*** Material supplied ***
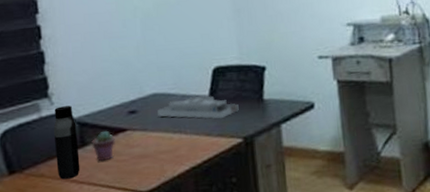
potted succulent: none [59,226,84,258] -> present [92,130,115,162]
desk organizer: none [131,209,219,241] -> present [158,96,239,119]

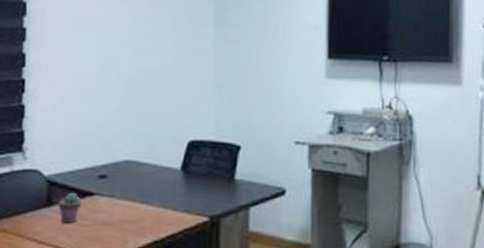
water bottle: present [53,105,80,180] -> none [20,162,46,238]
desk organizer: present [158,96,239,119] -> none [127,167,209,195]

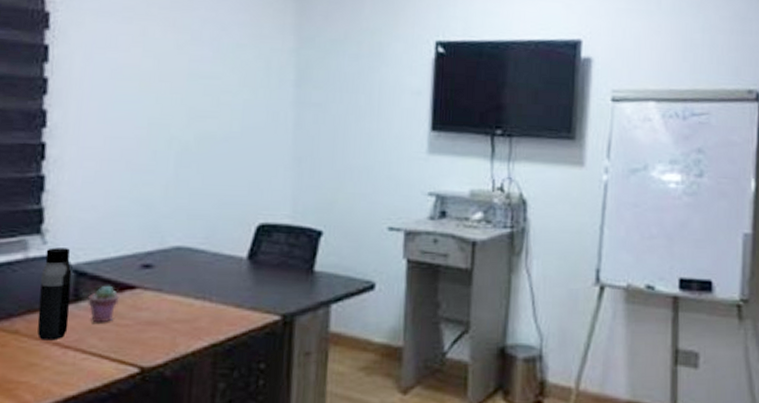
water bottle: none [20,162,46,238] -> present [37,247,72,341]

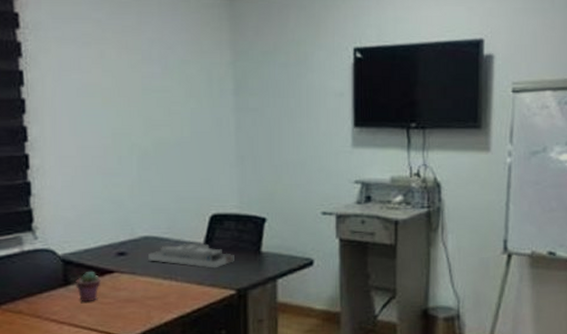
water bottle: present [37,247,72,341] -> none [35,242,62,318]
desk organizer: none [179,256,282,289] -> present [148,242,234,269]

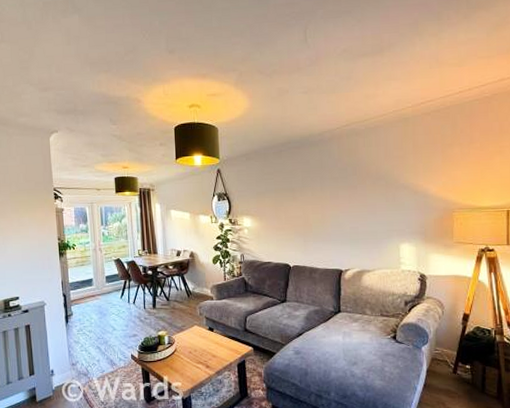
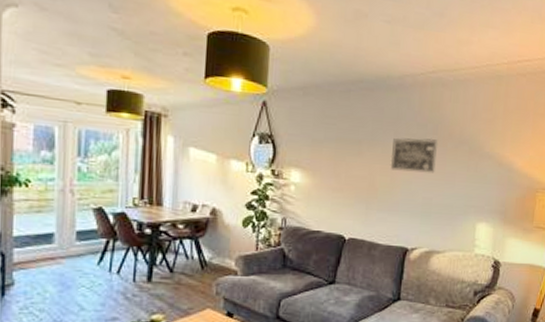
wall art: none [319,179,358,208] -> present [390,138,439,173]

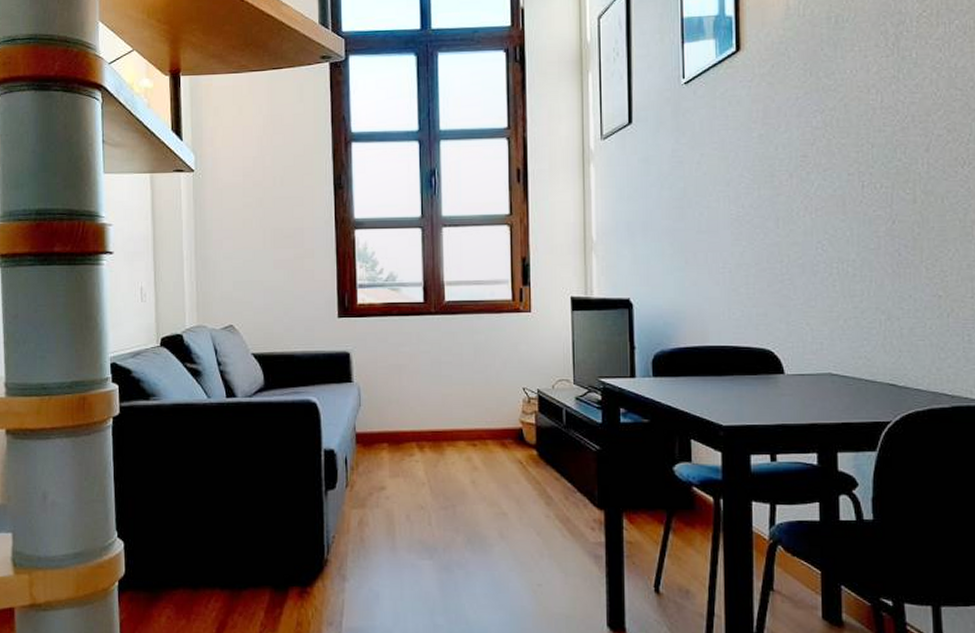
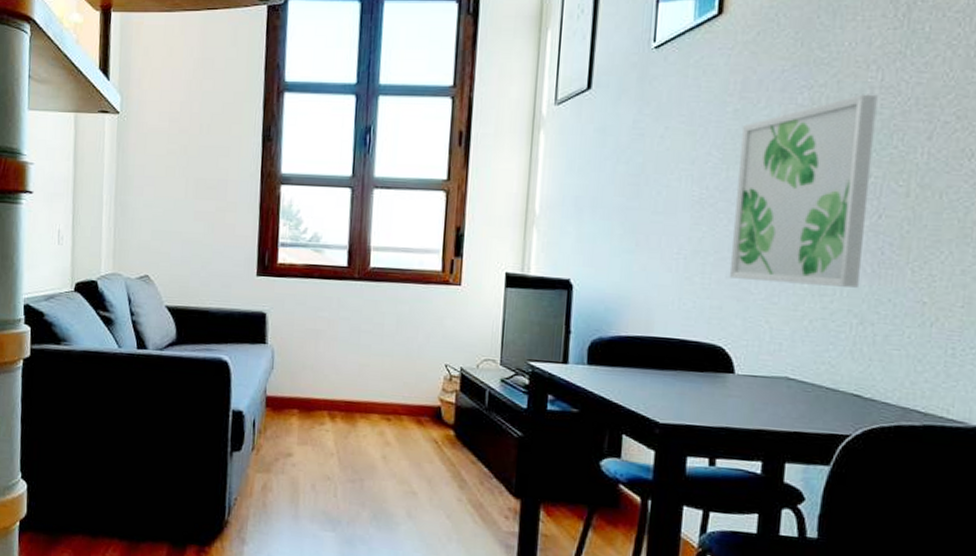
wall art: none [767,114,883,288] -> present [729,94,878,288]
*** End of Material supplied ***
*** Material supplied ***
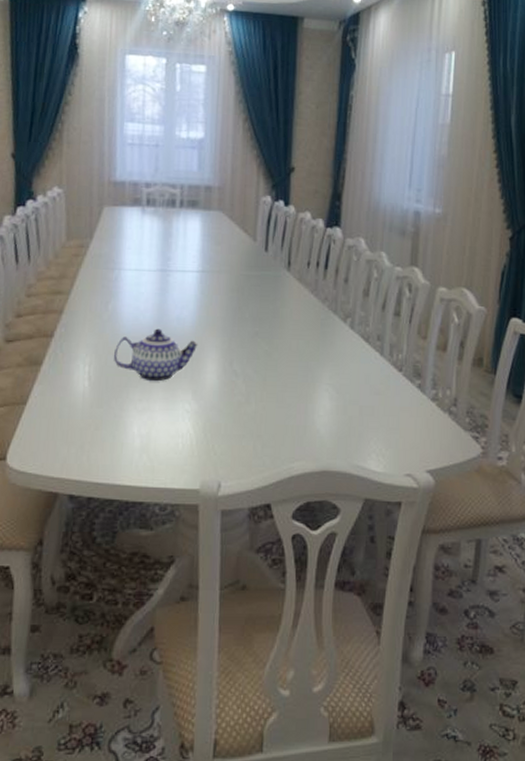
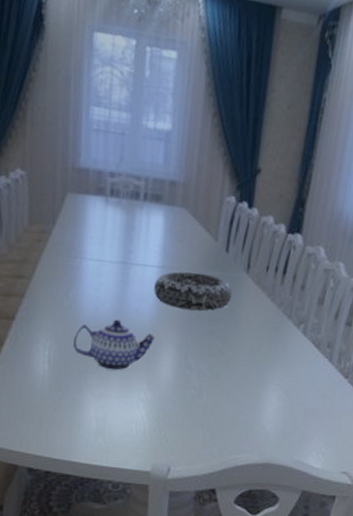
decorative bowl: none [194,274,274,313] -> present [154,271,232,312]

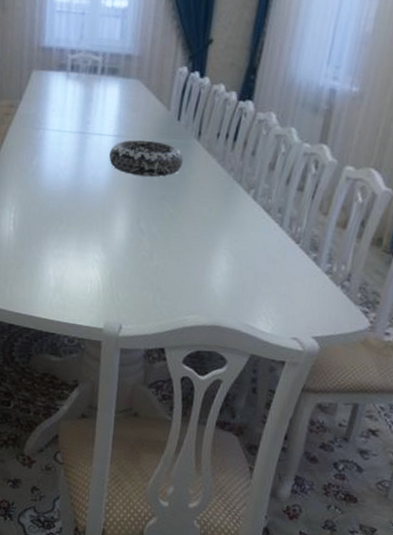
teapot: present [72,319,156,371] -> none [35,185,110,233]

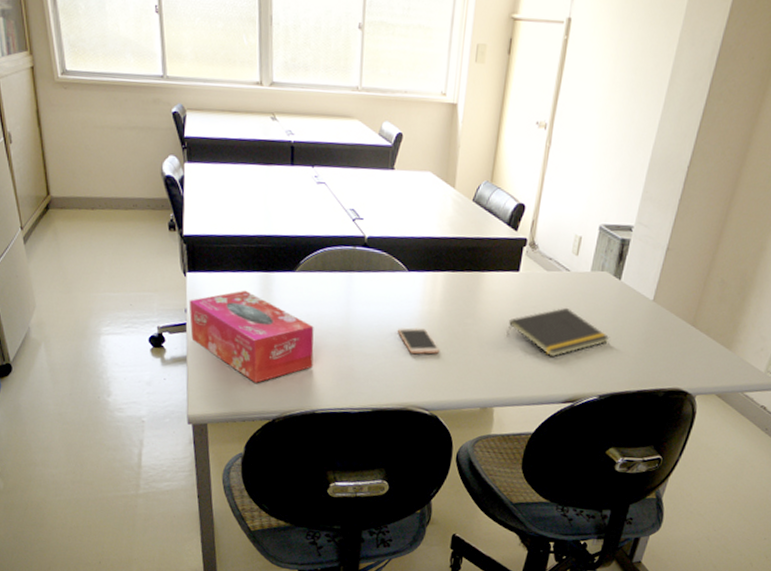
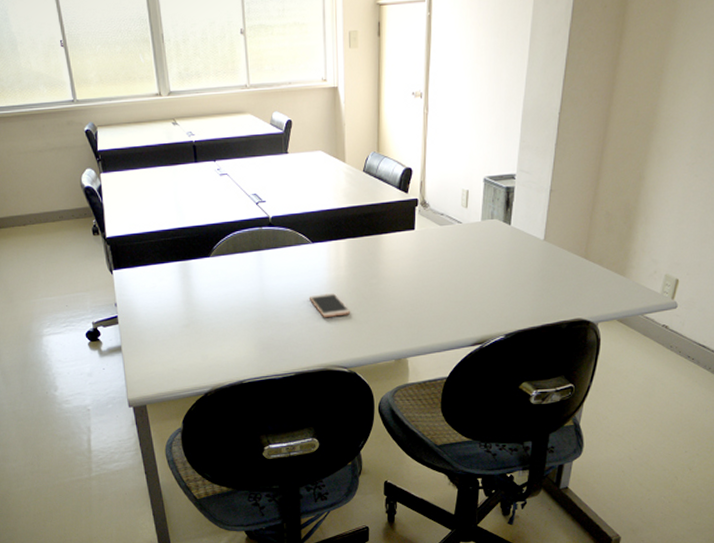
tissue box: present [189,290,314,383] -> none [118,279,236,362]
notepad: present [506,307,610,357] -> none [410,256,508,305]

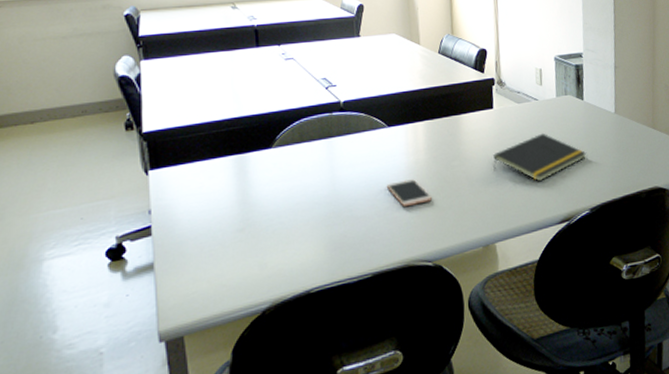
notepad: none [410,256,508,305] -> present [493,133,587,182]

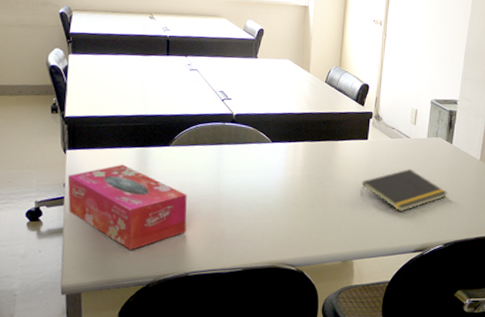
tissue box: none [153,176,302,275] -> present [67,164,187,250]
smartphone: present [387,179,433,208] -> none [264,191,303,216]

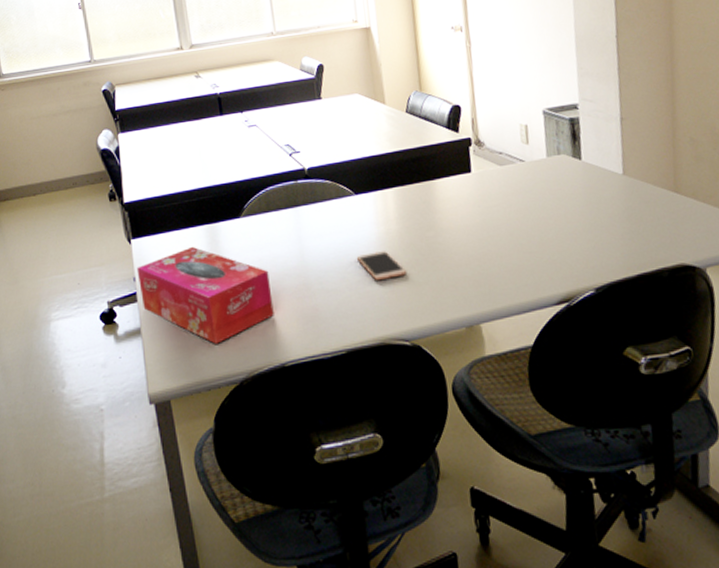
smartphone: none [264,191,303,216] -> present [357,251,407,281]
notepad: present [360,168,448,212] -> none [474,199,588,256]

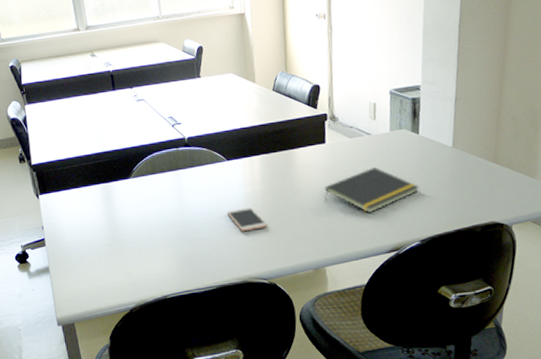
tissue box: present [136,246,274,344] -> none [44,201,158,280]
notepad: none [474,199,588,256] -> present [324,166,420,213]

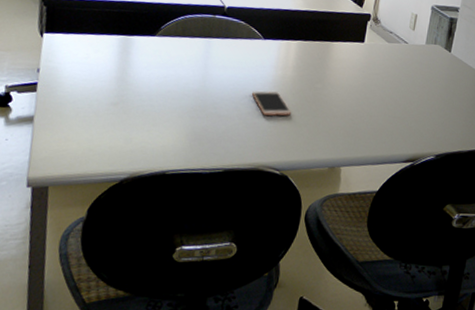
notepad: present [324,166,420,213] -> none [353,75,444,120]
*** End of Material supplied ***
*** Material supplied ***
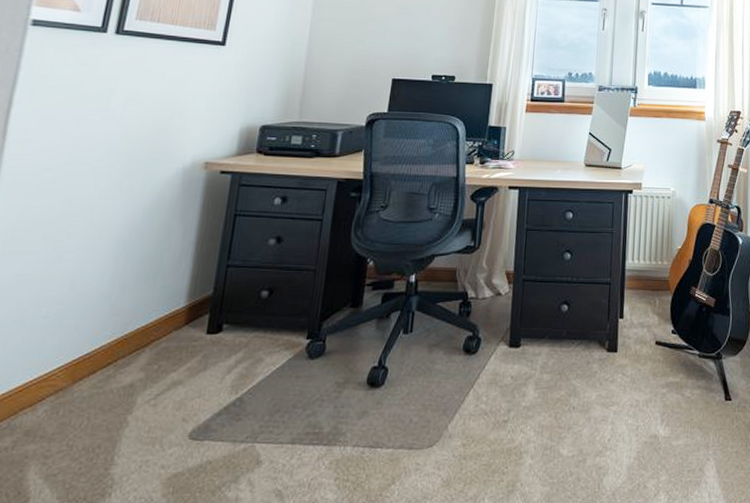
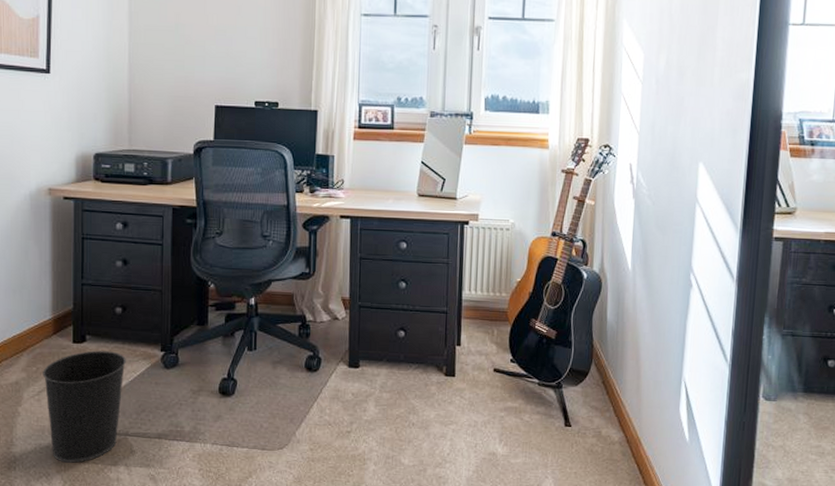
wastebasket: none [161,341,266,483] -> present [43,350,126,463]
*** End of Material supplied ***
_What the task requires_
Where a line in the listing above includes the string "bottle", copy that line.

_Written solution_
water bottle: present [53,105,80,180] -> none [20,162,46,238]
water bottle: none [20,162,46,238] -> present [37,247,72,341]
water bottle: present [37,247,72,341] -> none [35,242,62,318]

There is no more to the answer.